Authorization concerns the actions that users are permitted to do. While users might successfully authenticate to a system with their username and password, they may not be allowed to access certain resources, change or delete data, or change system settings. Only users with appropriate authorization are allowed to do these things.
Parameter Pollution#
HTTP parameter pollution (HPP) vulnerabilities can be introduced if multiple HTTP parameters have the same name. This issue may cause an application to interpret values incorrectly. An attacker may take advantage of HPP vulnerabilities to bypass input validation, trigger application errors, or modify internal variable values.
>NOTE HPP vulnerabilities can lead to server- and client-side attacks.
An attacker can find HPP vulnerabilities by finding forms or actions that allow user-supplied input. Then the attacker can append the same parameter to the GET or POST data – but with a different value assigned.
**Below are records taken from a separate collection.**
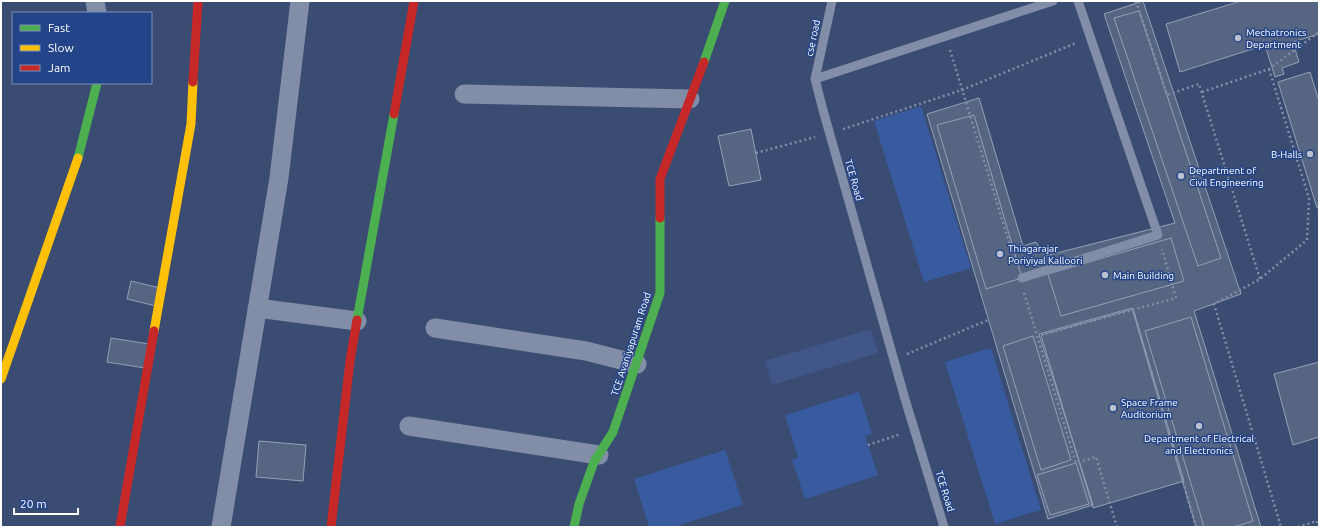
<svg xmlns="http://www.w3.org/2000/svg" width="1320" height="528" font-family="Ubuntu,sans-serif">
  <rect width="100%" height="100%" fill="#3b4c72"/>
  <path fill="#385a9f" d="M 921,106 L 971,268 L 924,282 L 874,121 Z
    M 991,348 L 1041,510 L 995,524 L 945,362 Z
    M 859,392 L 872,434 L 865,436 L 878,475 L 805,499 L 792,460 L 798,457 L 785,415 Z
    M 725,450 L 743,505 L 673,527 L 649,527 L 634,479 Z"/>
  <path fill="#405688" d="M 871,329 L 878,353 L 772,385 L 765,361 Z"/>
  <path fill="#566582" stroke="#95a0b5" d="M 1143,1 L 1241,294 L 1194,311 L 1261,527 L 1196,527 L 1132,308 L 1039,334 L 1093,505 L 1048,519 L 927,114 L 979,98 L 1023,246 L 1036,242 L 1045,256 L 1175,223 L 1104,14 Z
    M 1241,1 L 1319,1 L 1319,34 L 1293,42 L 1299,62 L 1282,68 L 1284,74 L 1275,77 L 1265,45 L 1180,72 L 1166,24 Z
    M 1139,11 L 1221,258 L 1198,266 L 1114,18 Z
    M 1310,72 L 1319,101 L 1319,207 L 1317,208 L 1278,82 Z
    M 974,115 L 1022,278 L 986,289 L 937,125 Z
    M 751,129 L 761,180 L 729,186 L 718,136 Z
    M 1171,238 L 1184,281 L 1061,316 L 1048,274 Z
    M 131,281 L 160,288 L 156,306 L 127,299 Z
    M 1133,309 L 1184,481 L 1093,508 L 1041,335 Z
    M 1191,317 L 1253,521 L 1233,527 L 1204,527 L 1145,331 Z
    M 1033,336 L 1071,460 L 1041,470 L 1003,346 Z
    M 111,338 L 149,344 L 145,368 L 107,362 Z
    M 1319,362 L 1319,437 L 1293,445 L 1274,374 Z
    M 259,441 L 306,445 L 303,481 L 256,477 Z
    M 1076,463 L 1089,504 L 1050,515 L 1037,475 Z"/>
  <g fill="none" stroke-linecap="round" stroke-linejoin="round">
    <path stroke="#828da7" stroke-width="2.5" stroke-dasharray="2 3" stroke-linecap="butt" d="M 1136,1 L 1167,95 L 1199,84 L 1260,279
      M 950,50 L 1016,265
      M 1269,69 L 1309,198 L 1307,240 L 1260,279 L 1214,304 L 1281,527
      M 1202,92 L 1269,69 L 1319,32
      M 843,129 L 962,90 L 1076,43
      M 756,153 L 815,137
      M 1024,293 L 1076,463 L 1096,457 L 1117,527
      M 1133,309 L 1196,527
      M 1041,335 L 1176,298 L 1162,249
      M 907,354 L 988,320
      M 868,445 L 901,434
      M 1298,527 L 1317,521 L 1319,527"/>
    <path stroke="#828da7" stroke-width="9" d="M 815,79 L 832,1
      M 1022,278 L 1158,235 L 1078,1
      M 944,527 L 905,399 L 823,110 L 815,79 L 1053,1"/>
    <path stroke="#828da7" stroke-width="19" d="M 95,1 L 97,13
      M 464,94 L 690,99
      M 257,308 L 357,321
      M 435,328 L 586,351 L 637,364
      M 409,426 L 599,455
      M 221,527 L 279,178 L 300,1"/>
    <path stroke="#4caf50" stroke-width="9" d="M 704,62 L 725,1
      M 78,158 L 97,83
      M 357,320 L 394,114
      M 574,527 L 579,504 L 594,462 L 613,432 L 660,293 L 660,218"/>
    <path stroke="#ffc107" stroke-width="9" d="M 154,331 L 191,124 L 193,82
      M 1,379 L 78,158"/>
    <path stroke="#c62828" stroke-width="9" d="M 193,82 L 198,1
      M 394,114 L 414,1
      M 660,218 L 660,179 L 704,62
      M 120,527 L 154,331
      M 331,527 L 350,361 L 357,320"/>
  </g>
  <g fill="#bac0ce" stroke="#244489" stroke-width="1.5">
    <circle cx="1238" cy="38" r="4"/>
    <circle cx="1310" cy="154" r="4"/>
    <circle cx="1181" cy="176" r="4"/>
    <circle cx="1000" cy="254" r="4"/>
    <circle cx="1105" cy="275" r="4"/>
    <circle cx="1113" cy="408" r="4"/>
    <circle cx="1199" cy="426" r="4"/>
  </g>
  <g text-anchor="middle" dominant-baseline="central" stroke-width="3" stroke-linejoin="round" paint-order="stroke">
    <g font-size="10" fill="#fff" stroke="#244489" text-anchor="start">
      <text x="1246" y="32">Mechatronics<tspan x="1246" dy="12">Department</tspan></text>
      <text x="1302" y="154" text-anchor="end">B-Halls</text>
      <text x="1189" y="170">Department of<tspan x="1189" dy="12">Civil Engineering</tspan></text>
      <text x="1008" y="248">Thiagarajar<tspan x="1008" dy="12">Poriyiyal Kalloori</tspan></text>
      <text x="1113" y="275">Main Building</text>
      <text x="1121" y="402">Space Frame<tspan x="1121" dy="12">Auditorium</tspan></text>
      <text x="1199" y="438" text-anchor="middle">Department of Electrical<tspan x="1199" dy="12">and Electronics</tspan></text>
    </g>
    <g font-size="10" fill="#fff" stroke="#244489">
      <text transform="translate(813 38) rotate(-78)">cse road</text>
      <text transform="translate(854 180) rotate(74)">TCE Road</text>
      <text transform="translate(631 344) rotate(-72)">TCE Avaniyapuram Road</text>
      <text transform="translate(945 491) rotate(73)">TCE Road</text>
    </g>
  </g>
  <rect width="1320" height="528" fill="none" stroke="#ffffff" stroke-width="4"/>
  <rect x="12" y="12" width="140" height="72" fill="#244489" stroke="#7c8fb8"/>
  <rect x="20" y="25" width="20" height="6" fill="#4caf50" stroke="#7c8fb8"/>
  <text x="48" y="32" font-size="12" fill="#ffffff">Fast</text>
  <rect x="20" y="45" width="20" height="6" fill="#ffc107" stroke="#7c8fb8"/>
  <text x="48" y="52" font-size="12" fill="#ffffff">Slow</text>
  <rect x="20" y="65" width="20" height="6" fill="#c62828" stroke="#7c8fb8"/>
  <text x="48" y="72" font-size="12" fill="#ffffff">Jam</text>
  <path d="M14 508v6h64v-6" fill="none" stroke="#ffffff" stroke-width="2"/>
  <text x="20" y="508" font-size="12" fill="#ffffff" stroke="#244489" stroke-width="3" paint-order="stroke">20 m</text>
</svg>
Consider the following URL:
https://store.h4cker.org/?search=cars
This URL has the query string **search** and the parameter value **cars**. The parameter might be hidden among several other parameters. An attacker could leave the current parameter in place and append a duplicate, as shown here:
https://store.h4cker.org/?search=cars&results=20
The attacker could then append the same parameter with a different value and submit the new request:
https://store.h4cker.org/?search=cars&results=20&search=bikes
After submitting the request, the attacker could analyze the response page to identify whether any of the values entered were parsed by the application. Sometimes it is necessary to send three HTTP requests for each HTTP parameter. If the response from the third parameter is different from the first one – and the response from the third parameter is also different from the second one – this may be an indicator of an impedance mismatch that could be abused to trigger HPP vulnerabilities.